Original Article: http://dartreview.com/archives/2007/08/05/ovid_on_the_green.php
Sunday, August 5, 2007
Two Fridays ago, on July 6th, seven Dartmouth sophomores acted along with professional actors from Zimbabwe, Mexico City, New York and Los Angeles in an outdoor performance of a few myths from Ovid’s Metamorphoses. The players drew a sizeable audience to the center of the Green where they benefited from the first hour without rain in days. In this idyllic setting, the production seemed spontaneous to the surprised passersby who chanced upon the show, but a whirlwind week of auditions, creative collaboration, and long rehearsals actually led up to the realization of “The O Myths.” The project had long been planned by the College’s Leslie Center for the Humanities in collaboration with the Northern Stage theatre company and the British company, Developing Actors, as part of the Summer Arts Festival.
Brooke Ciardelli of the Vermont-based Northern Stage adapted a longer script based on twenty of the myths of the Metamorphoses, selecting the ten myths she thought would most best fit into the setting at Dartmouth and the context of the College’s art festival. Ciardelli held auditions, cast the roles and began all-day rehearsals the weekend preceding the show. From then on, everyone involved put their lives (and classes) on hold to fully immerse themselves in the play. The result was an impressively cohesive and flowing representation of some of the world’s best-known stories, enhanced rather than restricted by the limited facilities available on campus during the summer.
Without a stage, the team of actors made a platform resembling the ruins of an ancient temple behind whose columns actors would linger, thus decorating the set-up with living caryatids. This kind of creative detail, inspired by the lack of a stage’s amenities, helped create the magical aura that characterized the show: it was as if the stage descended from a clearing between the rain clouds and the play graced campus’ agora with a momentary glimpse into the talent that remains hidden during our daily, mundane lives.
To refer to the staging of the play seems less accurate than to comment on its choreography: the myths were brought to life without special effects, without a backstage in which to prepare, with no artificial lighting, and without a soundtrack. The nimble movements of the actors’ bodies played with the stylized choreography to replace these assets of a permanent stage, and to tell the gripping tales of Gods and Goddesses as they transformed before our eyes. Many in the audience, familiar with Ovid’s canonical myths, anticipated the changes dramatically performed by the actors; nevertheless the show continually induced the viewers’ awe when, for example, Courtney Davis ’09, transformed into Arachne (a spider) as the other players each pulled scarves, or her new-formed legs, from the waist of her skirt.
The most notable successes of the production were the result of charming touches that stimulated the audience’s imagination while shocking its eyes. For instance, the birth of Hermaphroditus stands out for this reason when Hermes and Aphrodite suspend the audience’s expectation of realism and form a single body in a tin bathtub full of water.
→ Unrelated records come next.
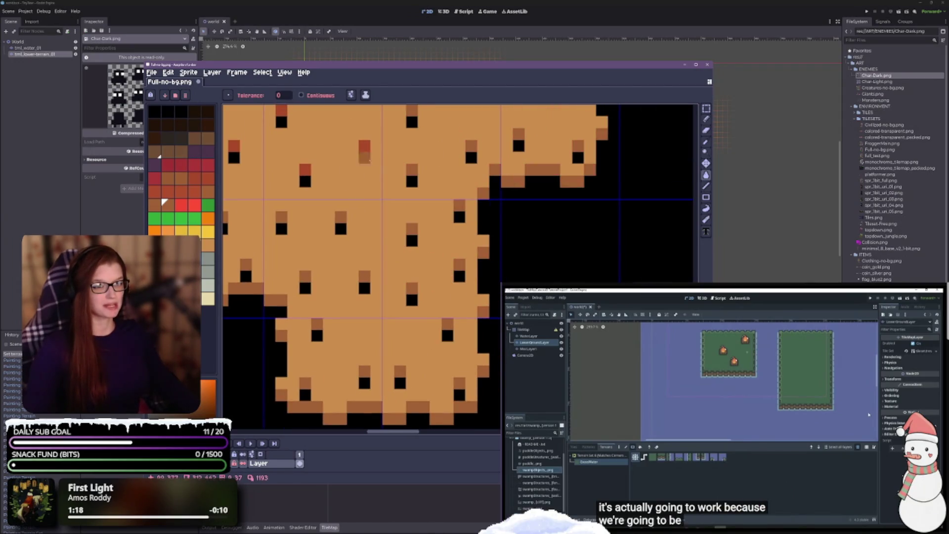
drag(259, 149, 355, 247)
click(329, 244)
click(270, 207)
click(329, 183)
- Recolour more red accent pixels brown while moving across other tile areas
drag(424, 290, 363, 304)
click(516, 247)
click(458, 222)
click(435, 270)
click(470, 292)
drag(470, 292, 593, 301)
mouse_move(470, 296)
mouse_down()
mouse_move(435, 277)
mouse_move(423, 287)
mouse_up()
click(313, 345)
mouse_move(313, 345)
mouse_down()
mouse_move(349, 295)
mouse_move(359, 355)
mouse_up()
mouse_move(489, 321)
mouse_down()
mouse_move(430, 264)
mouse_move(347, 310)
mouse_up()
Though “The O Myths” recount ancient tales that have long been inscribed into the Western imagination, the play did not lack the eminence of today’s modern world: Ciardelli’s diverse cast, which combined international professional actors with Dartmouth student actors, thematically shaped her vision of “The O Myths.” Ciardelli had adapted the ancient Roman text for a previous performance her company staged, but morphed it once again to bring it to Dartmouth. Dartmouth English Professor Jonathan Crewe approached Ciardelli as a representative of the Leslie Center for the Humanities. Crewe wished to include a production of “The O Myths” in the series of arts events on campus, all of which addressed the theme of change, or transformation.
Ciardelli emphasized the universal nature of the myths not only through her selection of an international cast, but also by including dialogue in various languages in the opening and closing of her play, and by making explicit the distinct regions of the Roman world in which Ovid sets his tales. For better of for worse, this artistic choice aligns the production with the campus’ most recent and notorious artistic acquisition: the Wenda Gu installation in Baker Berry library [see page 10].
Above all, the play contributed to the Summer Arts Festival’s focus on change as an inspirational concept not only in the cultures of the ancient world, but also in the cultures of today. Overall, this pleasant production recreated some of Ovid’s most essential myths while simultaneously nodding to their vast influence on cultures worldwide.